MEDIAPESAN.COM | Jakarta – Indonesia menegaskan ambisinya menjadi pusat pertumbuhan energi hijau dan teknologi digital di Asia Tenggara melalui pembukaan Indonesia Smart Energy & Technology Week 2026 di JIExpo Kemayoran, Rabu (22/4).
Acara yang diselenggarakan oleh GEM Indonesia ini mempertemukan lebih dari 800 perusahaan global dan ditargetkan menarik sekitar 35.000 profesional dari sektor energi, teknologi, dan infrastruktur selama tiga hari.
Pameran ini menggabungkan sejumlah sektor, mulai dari energi surya, penyimpanan energi, hingga teknologi kota pintar dan pusat data—mencerminkan integrasi antara energi terbarukan dan transformasi digital.
Direktur GEM Indonesia, Baki Lee, mengatakan ajang ini bertujuan membangun ekosistem bisnis yang menghubungkan solusi teknologi dengan kebutuhan industri, sekaligus membuka peluang proyek konkret di sektor energi bersih.
Pemerintah Indonesia, melalui Kementerian Energi dan Sumber Daya Mineral, menekankan pentingnya regulasi dan pengawasan dalam mendukung investasi hijau. Sahid Junaidi menyatakan bahwa transisi energi harus berjalan seiring dengan kepastian hukum dan tata kelola yang transparan menuju target Net Zero Emission 2060.
Sementara itu, Ketua Umum APTIKNAS, Soegiharto Santoso, menyoroti pentingnya infrastruktur digital sebagai fondasi adopsi teknologi energi modern. Ia memperingatkan risiko penggunaan kecerdasan buatan tanpa sistem yang transparan dan terkendali.

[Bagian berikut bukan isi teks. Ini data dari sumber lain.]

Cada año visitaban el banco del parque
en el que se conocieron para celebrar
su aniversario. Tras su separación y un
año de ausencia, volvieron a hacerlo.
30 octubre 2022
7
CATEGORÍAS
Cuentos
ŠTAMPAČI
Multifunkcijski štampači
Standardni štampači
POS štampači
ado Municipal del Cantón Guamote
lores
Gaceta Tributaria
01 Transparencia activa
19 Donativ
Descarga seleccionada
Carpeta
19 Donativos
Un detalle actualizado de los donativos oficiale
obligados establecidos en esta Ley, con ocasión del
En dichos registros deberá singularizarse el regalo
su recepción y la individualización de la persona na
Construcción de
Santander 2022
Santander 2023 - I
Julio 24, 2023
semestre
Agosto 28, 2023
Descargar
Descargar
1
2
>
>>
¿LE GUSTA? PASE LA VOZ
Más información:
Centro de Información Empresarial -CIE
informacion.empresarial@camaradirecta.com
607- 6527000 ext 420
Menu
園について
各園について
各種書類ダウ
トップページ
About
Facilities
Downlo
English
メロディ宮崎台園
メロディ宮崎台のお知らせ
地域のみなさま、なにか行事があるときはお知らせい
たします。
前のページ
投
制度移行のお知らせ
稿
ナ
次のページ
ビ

Forum dalam rangkaian acara juga membahas elektrifikasi desa berbasis koperasi melalui proyek tenaga surya, yang dinilai sebagai salah satu strategi memperluas akses energi bersih di wilayah terpencil.
Pameran ini berlangsung hingga 24 April 2026 dan diharapkan memperkuat kolaborasi antara pemerintah, industri, dan mitra internasional dalam mempercepat transisi energi di Indonesia.